::: Passage provided

Dive Brief:
- Early next year, Spark Therapeutics Inc.’s gene therapy Luxturna could become the first such treatment for an inherited condition to win approval in the U.S., bringing with it new hope for patients with a rare form of childhood blindness.
- At the same time, the one-time treatment will likely command a premium price, putting the promise of gene therapy in stark relief to questions of affordability and access.
- Spark has yet to determine a price for its treatment. Yet recent comments from the biotech’s CEO suggest Luxturna’s cost could approach the $1 million mark, which would make the gene therapy one of the most expensive medicines on the market.
Dive Insight:
Luxturna, or voretigene neparvovec, is designed to treat patients with vision loss due to retinal dystrophies associated with a mutation in a gene known as RPE65. Collectively, RPE65 mutation-associated retinal dystrophy affects between 1,000 to 2,000 patients in the U.S.
People who have the condition typically first experience night blindness and an inability to see in dim lighting. Onset occurs in early childhood, and 50% of affected people are legally blind by age 16. Most eventually progress to complete blindness, with no available pharmacological treatments to slow the progression.

::::::

Set down the Luxturna gene therapy article word for word, from "- Spark has" up to and including "slow the progression.".

::: Information given

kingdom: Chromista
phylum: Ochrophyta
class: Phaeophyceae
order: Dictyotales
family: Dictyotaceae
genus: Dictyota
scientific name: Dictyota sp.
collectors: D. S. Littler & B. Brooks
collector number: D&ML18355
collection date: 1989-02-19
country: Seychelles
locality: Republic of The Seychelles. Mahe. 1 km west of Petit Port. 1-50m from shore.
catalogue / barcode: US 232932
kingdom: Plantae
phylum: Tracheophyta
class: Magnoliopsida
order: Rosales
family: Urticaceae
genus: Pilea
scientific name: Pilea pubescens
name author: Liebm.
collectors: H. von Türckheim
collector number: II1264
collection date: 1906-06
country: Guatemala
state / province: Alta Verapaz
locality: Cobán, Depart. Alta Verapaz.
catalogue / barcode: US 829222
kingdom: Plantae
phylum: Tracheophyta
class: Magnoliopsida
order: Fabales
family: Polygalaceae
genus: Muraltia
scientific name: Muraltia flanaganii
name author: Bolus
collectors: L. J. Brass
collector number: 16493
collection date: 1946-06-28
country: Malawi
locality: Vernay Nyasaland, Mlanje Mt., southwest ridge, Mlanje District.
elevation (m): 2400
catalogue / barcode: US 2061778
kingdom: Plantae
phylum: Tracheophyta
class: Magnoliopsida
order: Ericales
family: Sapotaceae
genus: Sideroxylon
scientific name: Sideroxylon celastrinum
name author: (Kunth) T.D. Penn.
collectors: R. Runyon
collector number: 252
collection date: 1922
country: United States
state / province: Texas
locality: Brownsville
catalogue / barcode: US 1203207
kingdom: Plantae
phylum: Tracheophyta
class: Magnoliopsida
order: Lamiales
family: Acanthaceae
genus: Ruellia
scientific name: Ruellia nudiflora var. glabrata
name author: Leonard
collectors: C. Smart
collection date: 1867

::::::

* Result of this task *
- Spark has yet to determine a price for its treatment. Yet recent comments from the biotech’s CEO suggest Luxturna’s cost could approach the $1 million mark, which would make the gene therapy one of the most expensive medicines on the market.
Dive Insight:
Luxturna, or voretigene neparvovec, is designed to treat patients with vision loss due to retinal dystrophies associated with a mutation in a gene known as RPE65. Collectively, RPE65 mutation-associated retinal dystrophy affects between 1,000 to 2,000 patients in the U.S.
People who have the condition typically first experience night blindness and an inability to see in dim lighting. Onset occurs in early childhood, and 50% of affected people are legally blind by age 16. Most eventually progress to complete blindness, with no available pharmacological treatments to slow the progression.